Monday, April 22, 2013

Quaker Alphabet Blog Week 16 - H for Lucy Violet Hodgkin Holdsworth

Violet's father Thomas Hodgkin
Lucy Violet Hodgkin came from a long line of Quaker ancestors. She was born in 1869 in Northumberland, the eldest of the six children of Thomas and Lucy Fox Hodgkin. Her father was a prominent Friend, co-founder of the Quaker bank of Hodgkin, Barnett, Pease and Spence, later amalgamated with Lloyds Bank, and an eminent historian. Lucy Violet was her father’s favourite and shared his love of literature. As she said later, 'He and I lived our real life in the book world.' By the age of ten she was reading his proofs and seemed much older than her brothers and sisters. Her sister Lily wrote, 'In one way Violet was like an only child, it was "Violet and the children" always.'

When she was eleven Violet had a bout of scarlet fever which left her with increasing deafness. Cures were sought but in vain and by 1895 she had no hearing at all. Although she had episodes of despair she learned to lip-read very well and spoke out clearly. Her whole manner was regal and this was accentuated by her commanding stature and by the large hats and long dresses that she always wore.

Violet with her parents in 1911
Violet was educated at home and remained there as a companion to her parents who were very protective of her. In 1894 her engagement to Malcolm Powell was broken off as a result of family pressure. They felt that someone who, although charming, was also mentally unstable was not the right husband for Violet, but she did not forget her first love. When, ten years later, he married someone else she noted in her diary, ‘Wednesday 11 May 1904, Malcolm’s wedding day and not mine.’

The Hodgkin family were wealthy and often travelled in Europe but in 1909 they undertook a longer voyage ‘under concern’ to Australia and New Zealand. In New Zealand they stayed with John Holdsworth and his wife Margaret at their house 'Swarthmoor'. Violet was deeply affected by her experience there of silent worship in an ecumenical atmosphere at meetings held at the Church in Havelock North by a group which included Friends, Theosophists and the Anglican minister.
The Holdsworth home Swarthmoor

Like many birthright Friends Violet felt that she had become involved in Quakerism without making a conscious choice and in New Zealand she found a setting for the more mystical spiritual expression that she was reaching for. When she returned to England she pursued this side of her faith and was eventually recorded as a minister in 1915. Throughout the years her ministry was marked by a catholic spirit and by directness, simplicity and depth. In 1919 she gave the Swarthmore lecture on Silent Worship; the way of wonder.

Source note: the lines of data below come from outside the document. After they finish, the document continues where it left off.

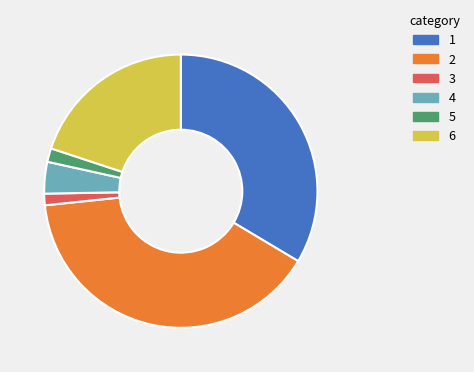

Does any single category account for the majority?

No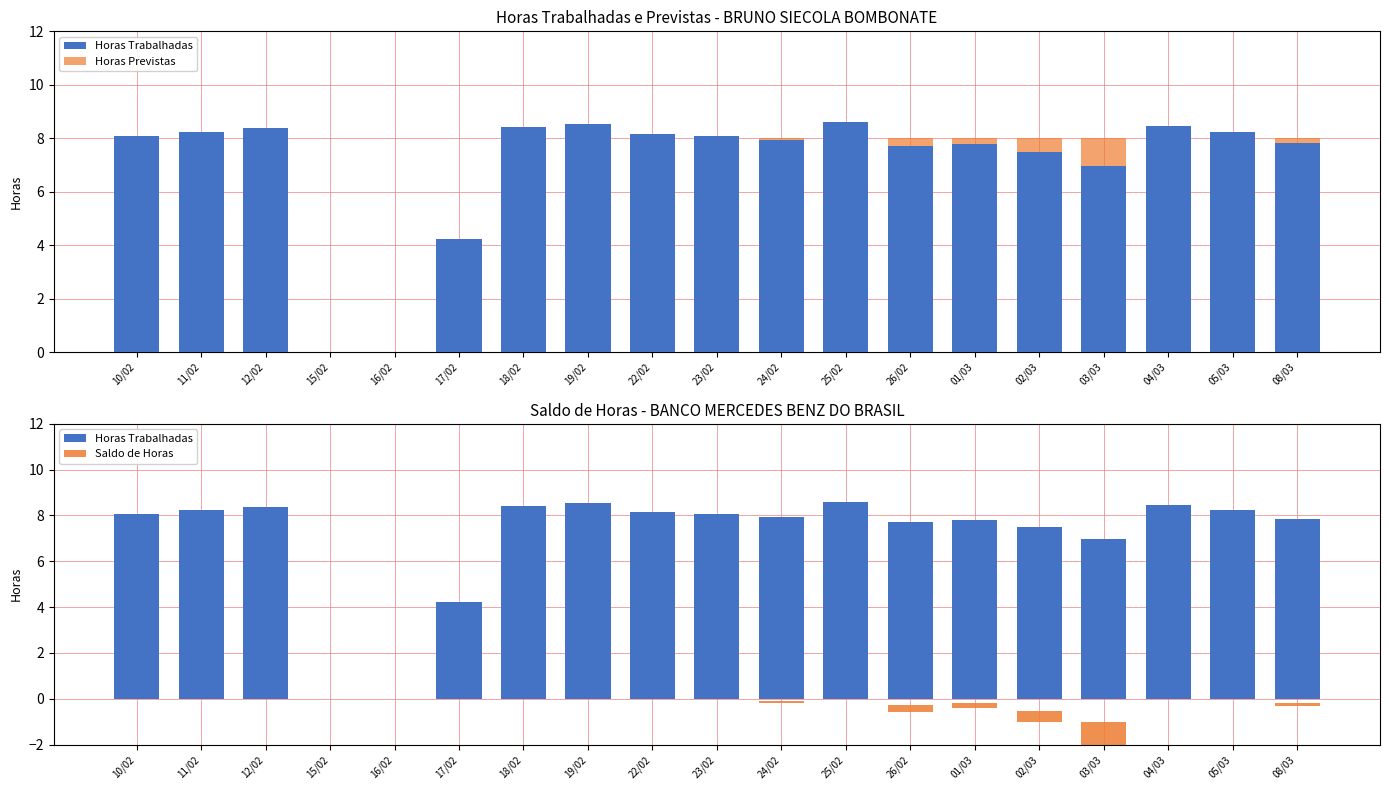

Which series has the widest spread of values?

Horas Trabalhadas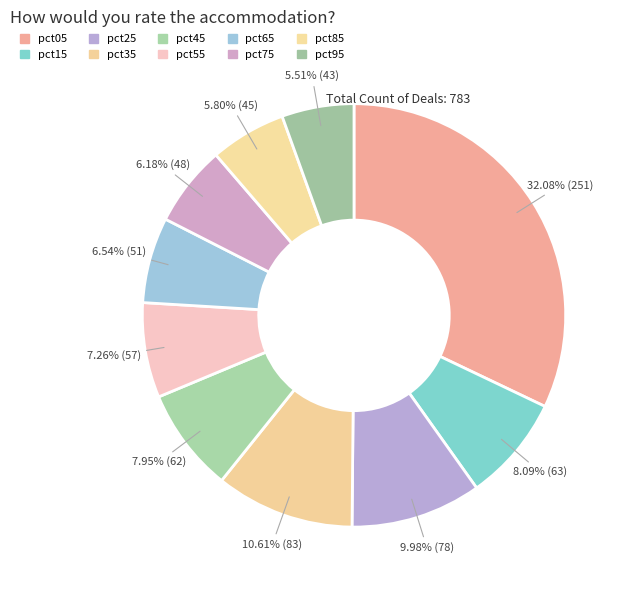

What percentage do pct95 and pct45 together represent?

13.5%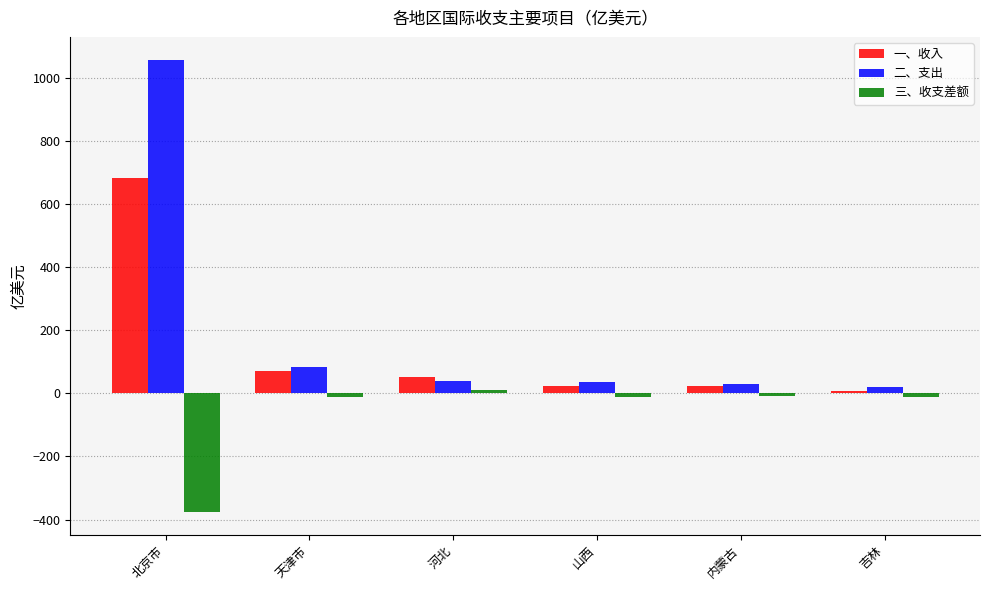

At which category is the sum across all series the highest?

北京市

George Lloyd Hodgkin in 1911
In 1913 the Hodgkin family moved from Northumberland to Cornwall but very soon after they had done so Thomas Hodgkin died. Violet felt his loss very keenly, as she also did that of her favourite brother George who died of dysentery while engaged in relief work in Armenia in 1918. She found consolation in her work as a writer and began to publish historical and religious subjects. Her retelling of Quaker stories for young people A Book of Quaker Saints was published in 1917 and many other books and articles followed.

Writing was one way in which Violet could communicate and counter her deafness. Another way was through art. She was an avid watercolour painter, making opportunities everywhere she went to settle down to sketching, complete with umbrella, easel and stool. She would sometimes give ‘sketch shows’, displaying her paintings and talking about them.

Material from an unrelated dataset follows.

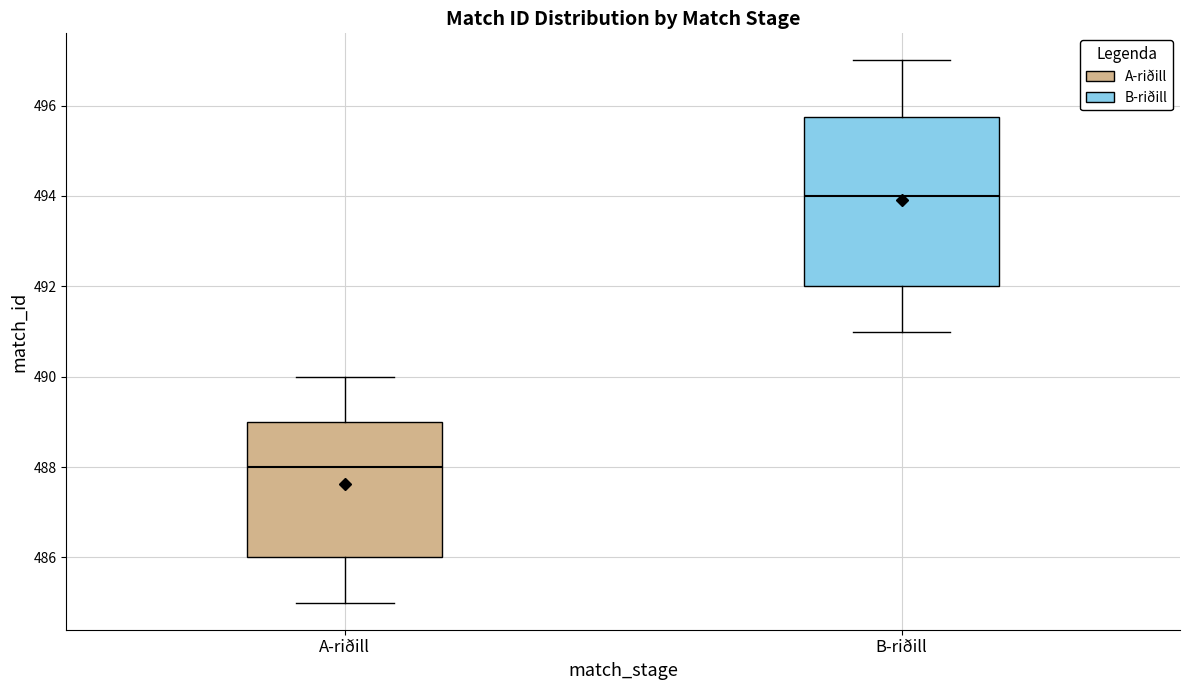

Reading left to right, transcribe this box plot: for each box, give where its median line is, the range the box spans, and where its two whiskers end, as read against the y-axis. The values are not printed on the chart, so give them approximately, as read against the axis.

A-riðill: median 488.0, box 486.0 to 489.0, whiskers 485.0 to 490.0
B-riðill: median 494.0, box 492.0 to 495.8, whiskers 491.0 to 497.0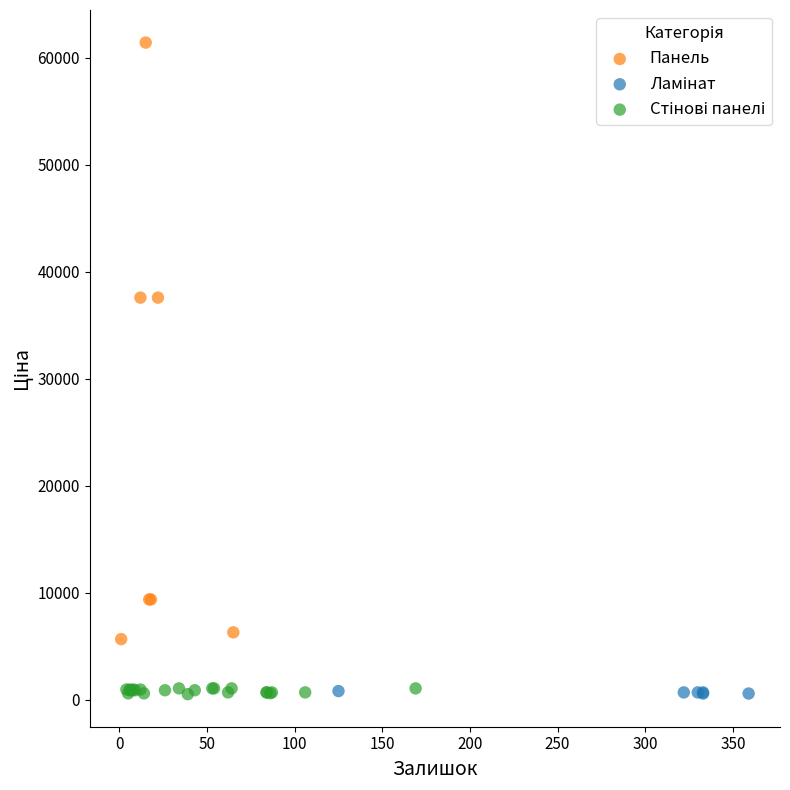

Which series has the largest Y range (max minus min)?

Панель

In 1922 New Zealand came back into Violet’s life in the shape of John Holdsworth who was on a visit to England. His wife had died in 1920 and the friendship between him and Violet soon developed to the point where they decided to marry. He was 72 and she was 55 when the wedding took place in Cornwall. The couple went back to New Zealand but Violet was not used to running a household without servants and had to learn even how to boil and egg. She was made welcome by John’s daughter Beatrice but felt uncomfortable taking the place of John’s first wife in her own home. Eventually, after several voyages back and forth, John and Violet settled in England for good in 1928.

Illustration from A Book of Quaker Saints by F. Cayley-Robinson

Violet enjoyed the companionship of her husband and of her growing family of nieces and nephews. After John died in 1935 her quiet life continued, welcoming guests to her beautiful home near Falmouth and maintaining contact with a wide circle of Friends through a correspondence which grew year by year. She also continued writing into her eighties, meaning to ‘retire’ and then finding another subject to absorb her. One of her nephews remembers how important ‘the book world’ was still for her. 'Her drawing room was always full of new books including review copies. She would introduce you to them like guests at a party, with an affectionate pat for the good ones and a noise of disgust for bad ones.'

Lucy Violet Hodgkin Holdsworth led the life of the mind that her father had introduced her to, but also found affection and happiness when she had ceased to look for it. Her deafness closed some doors to her but opened others and she always welcomed new experiences and people into her life. She died in Cornwall in 1954 at the age of 85.